Elsewhere, left wing Rieger Lorenz, a sophomore, had two points in the title game for Denver’s NCAA champions, and right wing Danila Yurov helped Metallurg Magnitogorsk win the KHL’s Gagarin Cup.

“More playoff games, more meaningful games, more high-pressure games at a young age,” Wild general manager Bill Guerin said. “We want players that are used to that, that become accustomed to it and deal with it better.”

Yurov, 20, scored 16 goals and had 30 points for Metallurg Magnitogorsk in 44 games this season and will spend at least one more season in the KHL. Lorenz, 20, will play his junior season at Denver this year.

It’s no secret that Guerin is looking for a few young forwards to contribute next season, if not from the season’s first game, at least as a call-up who might actually be able to put a puck in the net.
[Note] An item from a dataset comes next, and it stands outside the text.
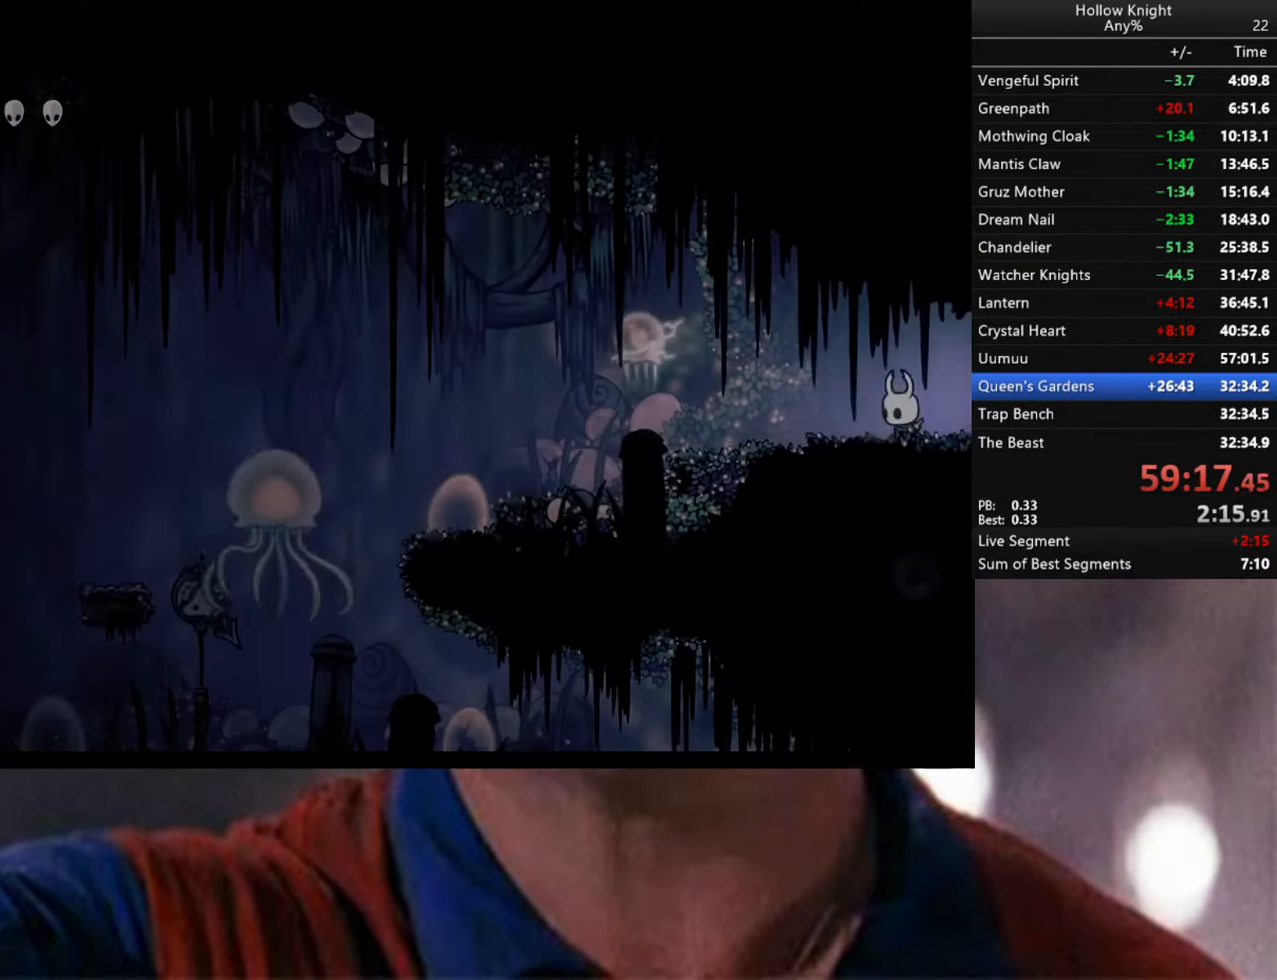
{"buttons": [], "left_stick": "up-left", "right_stick": "center", "events": [[367, "left_stick", "left"], [484, "left_stick", "up-left"]]}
The Wild used five forwards who started the year at AHL Iowa last season, and as a group, they scored eight goals in 120 games. When you add center Marat Khusnutdinov and wing Liam Ohgren, who joined the team after their pro seasons in Europe ended, it rises only to 10 goals in 141 games — although that’s not entirely fair.

Ohgren, 20, had a goal and assist in four games and never looked out of place. Khusnutdinov improved noticeably in 16 games, finishing with a goal and three assists. The Wild, more or less, expect them to make the team out of camp.

That hasn’t gone unnoticed by other Wild prospects who saw their success as proof that the right young players can not just play for the team next season, but make the team out of training camp.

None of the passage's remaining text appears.